__Texto de origem__
****
“Todas as ideias, principalmente as de negócio, são boas ideias, até certo ponto em que não são sustentáveis.”
Esta é umas das melhores lições que o meu patrão e mentor me ensinou. Pode ser mais cedo, pode ser mais tarde, mas qualquer ideia mostra-se insustentável a certo ponto, seja numa fase teórica ou prática. E portanto quando a Ana propôs que eu fizesse uma rúbrica de moda no Rubber Chicken achei piada, seria algo original. Contudo quando peguei nessa proposta e comecei a escrever o Chicken Fashion, não foi porque gosto de moda, gosto de vestir bem, mas não é essencial para mim. Por exemplo hoje vim com o meu visual “mudei de casa este fim-de-semana e ainda não sei onde está mais de metade da minha roupa portanto vim assim e cala-te”. Foi porque o Rubber, como foge um bocado ao mainstream das publicações de videojogos e achei que aqui podia escrever sobre algo que não se vê em mais lado nenhum. E também especialmente porque aqueles que consideram jogos uma arte, se esquecem que são os pormenores que permitem que assim seja. Framerates, modos de jogo, enredo, gráficos ultra-realistas, tudo isso é importante num jogo, não vou negar isso, mas por trás há uma equipa de artistas em vários campos que são sempre negligenciados, e sem eles tudo o resto seria pior. O que importa se os gráficos são ultra-realistas mas o aspecto do nosso personagem não se enquadra no jogo? Se a roupa dele é simplesmente um bloco de uma cor? Quando estamos a construir um personagem num RPG ou jogo de acção e permite escolher o vestuário, não passamos tanto tempo a “vestir” o personagem como a desenhar a cara? Ou quando apanhamos uma armadura nova, gostamos que além dos stats, o aspecto seja diferente, não é?
****
__Informação apresentada__
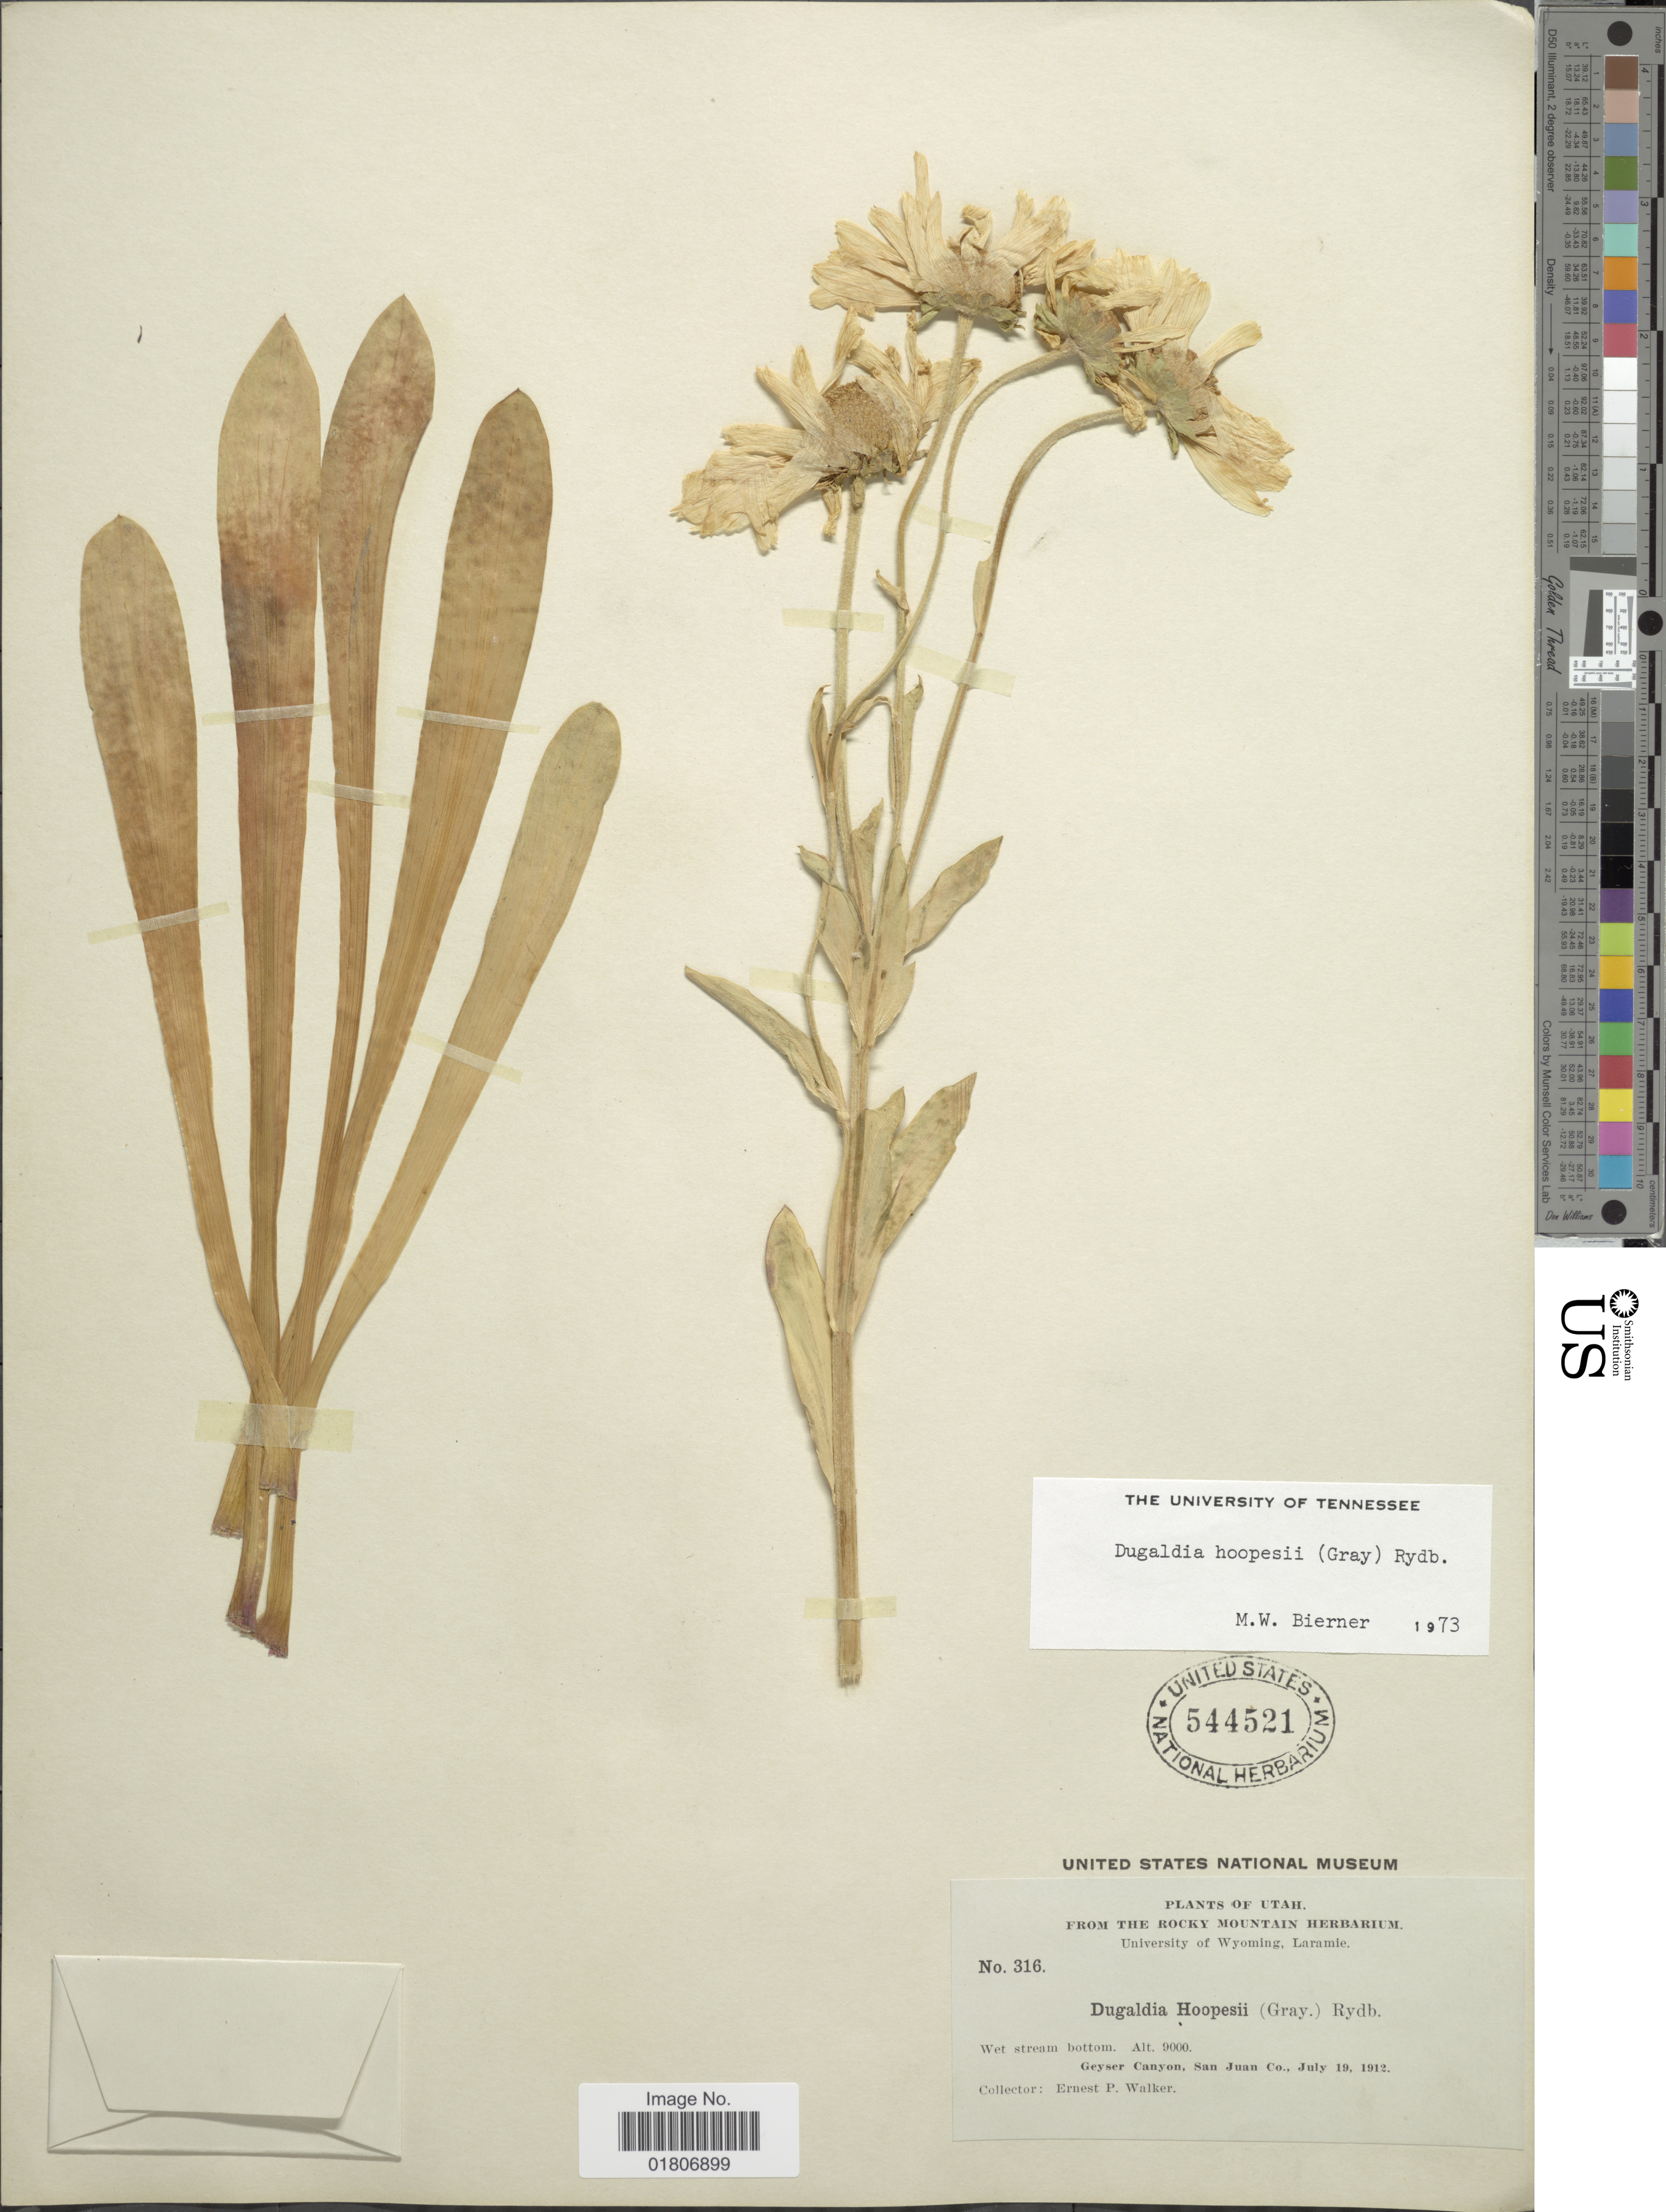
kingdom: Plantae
****
__Pedido escrito__
Segundo o texto de origem, quem propôs a criação de uma rubrica de moda no Rubber Chicken? Responda recorrendo apenas ao texto de origem.

__Resposta completa__
Foi a Ana quem propôs a criação de uma rubrica de moda no Rubber Chicken.